A story of creamcups and scouring pads.

The washcloth and the scouring pad were right there, and plenty of (salt) water, for cleaning up, but my grandson Scout and I didn’t need them for that, as our recent snacks had been eaten out of hand. We were at the third beach of that morning, earlier this week when he was down here by himself visiting all his grandparents.

Scouring Pad Alga

On the way we had traveled over “Wildflower Hill,” as I’d named it two weeks ago. Most of the April flowers had faded, but foxgloves were in bloom!

Our first stop at the coast was at my most frequently walked beach, where we spent the most time and effort around the adjoining lagoon, and climbing up and down the dunes.

Beach Wormwood

Our family and other homeschoolers used to play here 20 and 30 years ago. I found a few pictures showing us back then, when Kate was an infant:

Scout wanted to see the beaches that he’d gotten to know last summer, so next we went to one of those, where we noted the layers of different colors of sand, and the color of the ocean.

Yellow Sand Verbena

It was chilly and breezy, so we were glad to have our windbreakers. He was swimming in his borrowed jacket (but not in the ocean!), and I was squeezed into mine that I’ve outgrown, but they worked fine.

Creamcups

California Goldfields

At the last beach, after our snack, Scout wanted to explore “on the other side of those rocks,” and he soon came back to tell me it was urgent that I come, too, and see the tidepools.

I was so surprised. All the times I’ve been on that beach, and I never knew… It was the most interesting collection of creatures I’d ever seen in tidepools. And all around, new plants as well. Thousands of mussels grew crammed together on the rocks.

California Mussels
limpets
Gooseneck Barnacles
Lots of Feather Boa Kelp still rooted to its rocks.
Giant Green Anemones hiding in sand.
Turkish Washcloth
Black Pine Seaweed
Rockweed

Besides the plants and animals whose names I’ve mentioned in captions here, we also saw Black Oystercatchers, Bee Plant, Dogwinkles, Sea Thrift and Silverweed. These many evocative names began to swim in my brain and tried to form themselves into a fantastical story… but in the end all I could extract was the vision of me at the sink with those seaweed dishwashing tools, the Turkish Washcloth and the Scouring Pad Alga. We picked off the real live leaves of various kelps to bring home; I’ve yet to make soup out of it.

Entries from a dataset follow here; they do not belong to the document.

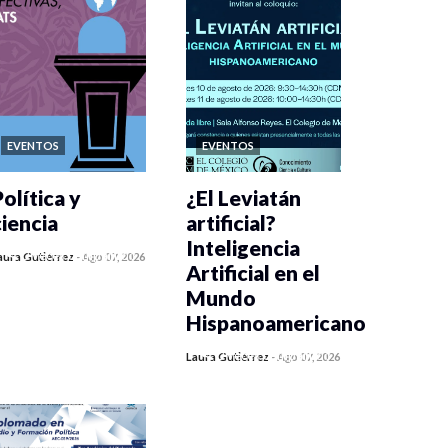
EVENTOS
EVENTOS
olítica y
¿El Leviatán
ciencia
artificial?
Inteligencia
0 veces compartido
aura Gutiérrez
-
Ago 07, 2026
Artificial en el
64 vistas
Mundo
Hispanoamericano
0 veces compartido
Laura Gutiérrez
-
Ago 07, 2026
74 vistas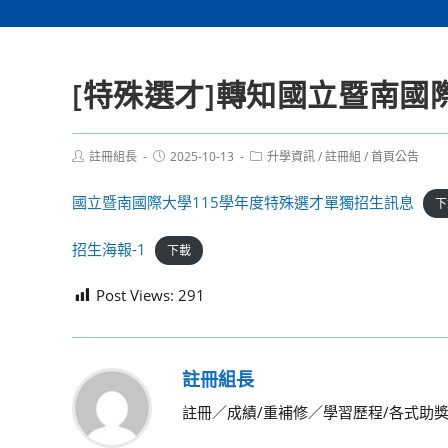
[特殊選才]轉知國立暨南國
Post
Post
Post
註冊組長
2025-10-13
升學資訊
/
註冊組
/
首頁公告
author:
published:
category:
國立暨南國際大學115學年度特殊選才單獨招生訊息
下
招生海報-1
下載
Post Views:
291
註冊組長
註冊／成績/重補修／學習歷程/各式助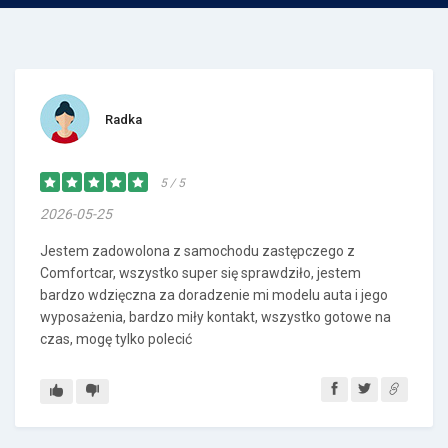
Radka
5 / 5
2026-05-25
Jestem zadowolona z samochodu zastępczego z
Comfortcar, wszystko super się sprawdziło, jestem
bardzo wdzięczna za doradzenie mi modelu auta i jego
wyposażenia, bardzo miły kontakt, wszystko gotowe na
czas, mogę tylko polecić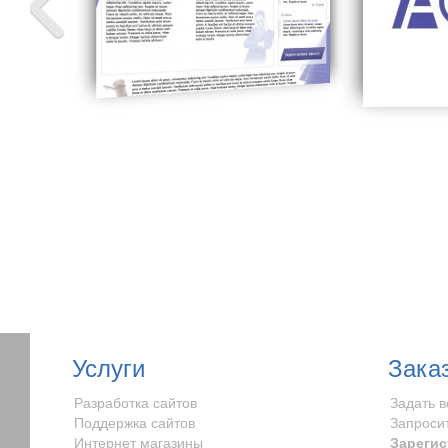
Услуги
Зака
Разработка сайтов
Задать 
Поддержка сайтов
Запроси
Интернет магазины
Зарегис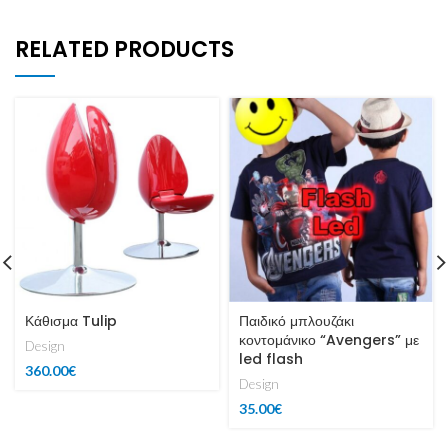
RELATED PRODUCTS
Κάθισμα Tulip
Παιδικό μπλουζάκι
κοντομάνικο “Avengers” με
Design
led flash
360.00
€
Design
35.00
€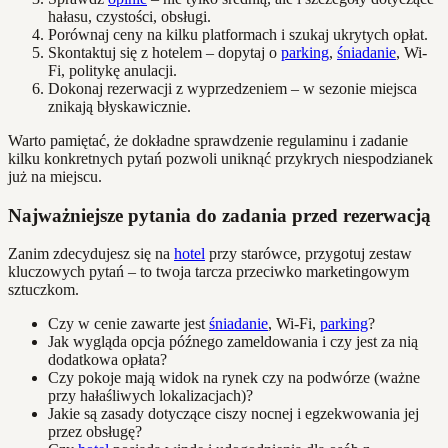
hałasu, czystości, obsługi.
Porównaj ceny na kilku platformach i szukaj ukrytych opłat.
Skontaktuj się z hotelem – dopytaj o
parking
,
śniadanie
, Wi-
Fi, politykę anulacji.
Dokonaj rezerwacji z wyprzedzeniem – w sezonie miejsca
znikają błyskawicznie.
Warto pamiętać, że dokładne sprawdzenie regulaminu i zadanie
kilku konkretnych pytań pozwoli uniknąć przykrych niespodzianek
już na miejscu.
Najważniejsze pytania do zadania przed rezerwacją
Zanim zdecydujesz się na
hotel
przy starówce, przygotuj zestaw
kluczowych pytań – to twoja tarcza przeciwko marketingowym
sztuczkom.
Czy w cenie zawarte jest
śniadanie
, Wi-Fi,
parking
?
Jak wygląda opcja późnego zameldowania i czy jest za nią
dodatkowa opłata?
Czy pokoje mają widok na rynek czy na podwórze (ważne
przy hałaśliwych lokalizacjach)?
Jakie są zasady dotyczące ciszy nocnej i egzekwowania jej
przez obsługę?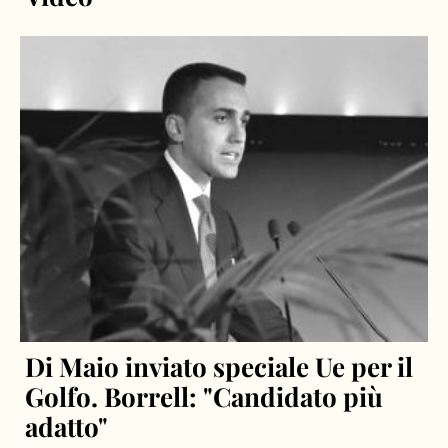
Di Maio inviato speciale Ue per il
Golfo. Borrell: "Candidato più
adatto"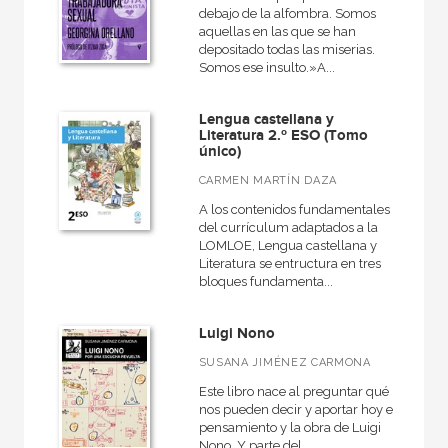
debajo de la alfombra. Somos
aquellas en las que se han
depositado todas las miserias.
Somos ese insulto.»A...
Lengua castellana y
Literatura 2.º ESO (Tomo
único)
CARMEN MARTÍN DAZA
A los contenidos fundamentales
del currículum adaptados a la
LOMLOE, Lengua castellana y
Literatura se entructura en tres
bloques fundamenta...
Luigi Nono
SUSANA JIMÉNEZ CARMONA
Este libro nace al preguntar qué
nos pueden decir y aportar hoy el
pensamiento y la obra de Luigi
Nono. Y parte del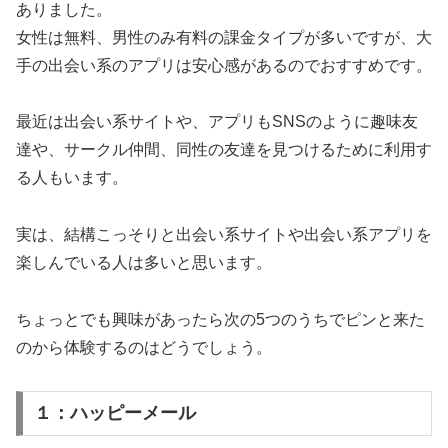
ありました。
女性は無料、男性のみ有料の課金タイプが多いですが、大
手の出会い系のアプリは安心感があるのでおすすめです。
最近は出会い系サイトや、アプリもSNSのように趣味友
達や、サークル仲間、同性の友達を見つけるために利用す
る人もいます。
実は、結構こっそりと出会い系サイトや出会い系アプリを
楽しんでいる人は多いと思います。
ちょっとでも興味があったら次の5つのうちでピンと来た
のから体験するのはどうでしょう。
１：ハッピーメール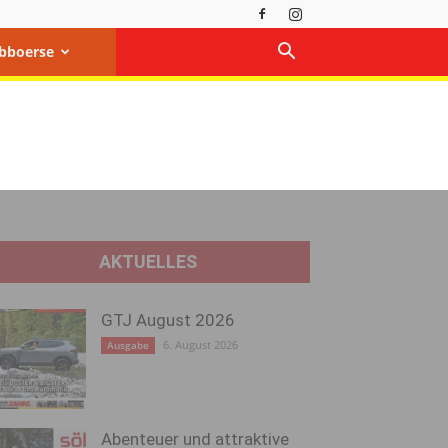
bboerse
AKTUELLES
GTJ August 2026
6. August 2026
Ausgabe
Abenteuer und attraktive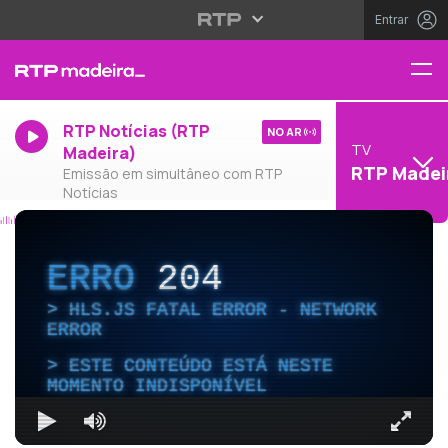
Entrar
RTP Notícias (RTP
NO AR
TV
Madeira)
RTP Madei
Emissão em simultâneo com RTP
Notícias
ERRO
204
HLS.JS FATAL ERROR - NETWORK
ERROR
ESTE CONTEÚDO ESTÁ NESTE
MOMENTO INDISPONÍVEL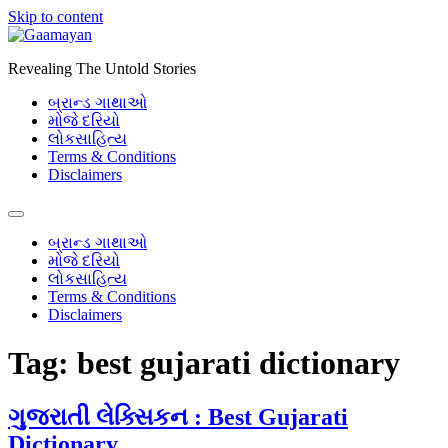
Skip to content
Revealing The Untold Stories
બ્રાન્ડ ગાથાઓ
મોજે દરિયો
લોકસાહિત્ય
Terms & Conditions
Disclaimers
બ્રાન્ડ ગાથાઓ
મોજે દરિયો
લોકસાહિત્ય
Terms & Conditions
Disclaimers
Tag:
best gujarati dictionary
ગુજરાતી લેક્સિકન : Best Gujarati
Dictionary.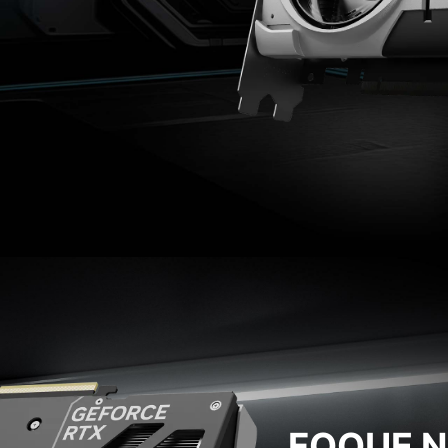
FOQUE N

It was quite a stimulating day. Scout and I shared the feeling that our minds were buzzing, our hearts full with the excitement of such life and beauty lying quietly under a few inches of water or briefly exposed, shining with the glory of God. He’s already planning his next visit to this spot, and how his mother must join us to share the joy. Sounds good to me!

Hot sand, then fog.

Today’s beach trip kept getting put off, until by the time I got out to the coast it was already afternoon. These flowers had opened sometime in the last week; I don’t remember ever seeing them on the California coast before. The daisy flower looks like something that might have escaped a back yard, but the plant as a whole definitely does not.

However, the Seek app tells me it is redpurple ragwort, Sinecio elegans, which is in the aster family: “Native to southern Africa, it is cultivated as an ornamental plant… It has been known to escape cultivation and become naturalized in areas of appropriate climate.” I guess that’s why it doesn’t look like a typical Pacific coastal plant.

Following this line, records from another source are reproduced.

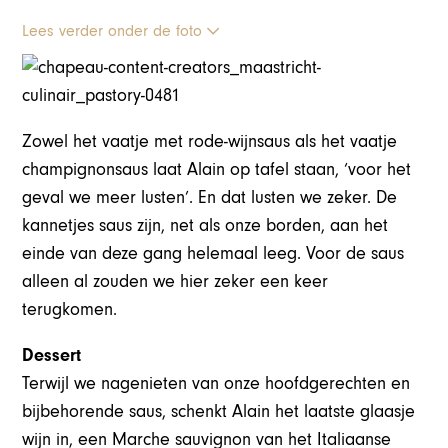
Lees verder onder de foto
Zowel het vaatje met rode-wijnsaus als het vaatje
champignonsaus laat Alain op tafel staan, ‘voor het
geval we meer lusten’. En dat lusten we zeker. De
kannetjes saus zijn, net als onze borden, aan het
einde van deze gang helemaal leeg. Voor de saus
alleen al zouden we hier zeker een keer
terugkomen.
Dessert
Terwijl we nagenieten van onze hoofdgerechten en
bijbehorende saus, schenkt Alain het laatste glaasje
wijn in, een Marche sauvignon van het Italiaanse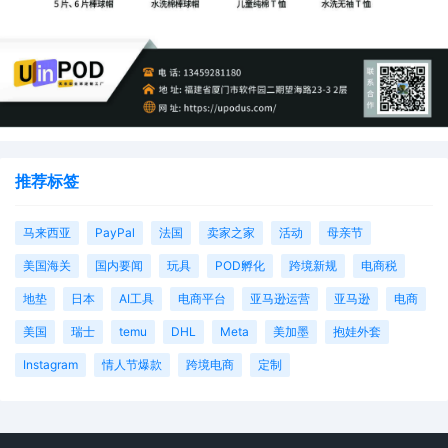
推荐标签
马来西亚
PayPal
法国
卖家之家
活动
母亲节
美国海关
国内要闻
玩具
POD孵化
跨境新规
电商税
地垫
日本
AI工具
电商平台
亚马逊运营
亚马逊
电商
美国
瑞士
temu
DHL
Meta
美加墨
抱娃外套
Instagram
情人节爆款
跨境电商
定制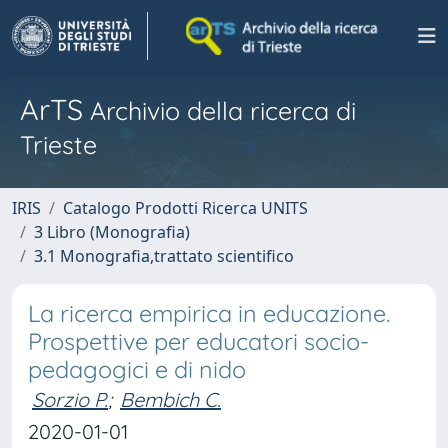
ArTS
Archivio della ricerca di
Trieste
IRIS
Catalogo Prodotti Ricerca UNITS
3 Libro (Monografia)
3.1 Monografia,trattato scientifico
La ricerca empirica in educazione.
Prospettive per educatori socio-
pedagogici e di nido
Sorzio P.
;
Bembich C.
2020-01-01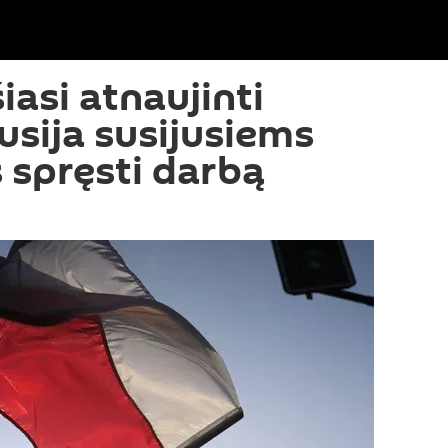
iasi atnaujinti
usija susijusiems
spręsti darbą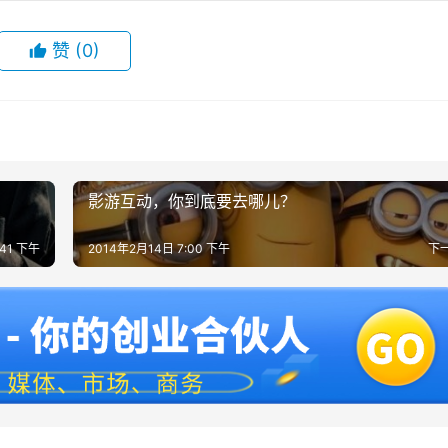
赞
(0)
影游互动，你到底要去哪儿？
:41 下午
2014年2月14日 7:00 下午
下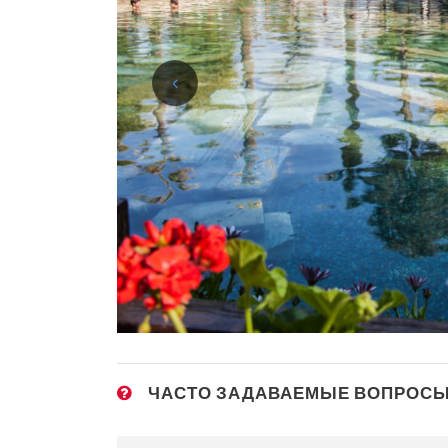
ЧАСТО ЗАДАВАЕМЫЕ ВОПРОС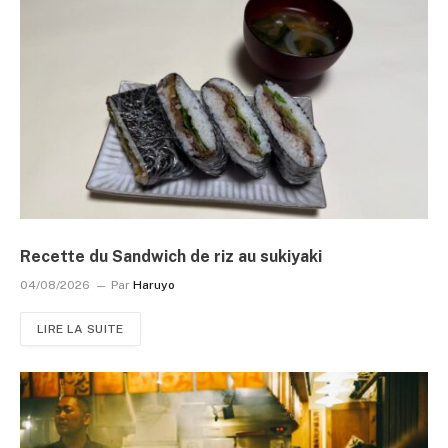
Recette du Sandwich de riz au sukiyaki
04/08/2026
Par
Haruyo
LIRE LA SUITE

The sand was surprisingly hot on my bare feet at first, a new thing after many months of fall and winter. But then the fog, which had been thin and drifting away, changed its mind, thickened up, and cooled everything off. I didn’t walk fast today, and I didn’t walk in the ruffles at the edge. I sat on a stump to read, behind the labyrinth, with this view:

Then I walked on up the beach a ways and sat to read a little more.

I saw this new sign, “Sensitive Wildlife Area: Do Not Enter,” one of many posted along the rope that surrounds an area not twice as large as what you can see in this picture. The dunes are of course always in flux from the changing winds. It seems odd to guard a relatively tiny spot, and also not to say what agency is forbidding the children to play there. [See more about this in the comments.]

In the car today I finished listening to The Princess and the Goblin by George MacDonald, which I also read last year sometime. It is one of my favorite books. When I got home I read a lot of The Eucharist, and created a recipe for vegan tapioca pudding using leftover ginger pulp, agave nectar, two sizes of tapioca pearls and mostly almond milk, with a bit of coconut milk, too. It was good!

Mondays seem to be a good day to go somewhere to be alone and quiet, and not try to accomplish too much. The high school class that I teach on Sunday afternoons will end soon and maybe my Sundays won’t be so brain-deadening, but for now, I’m glad for these Mondays and for the beach that is always there, and willing for me to participate in whatever it’s doing, if only by breathing.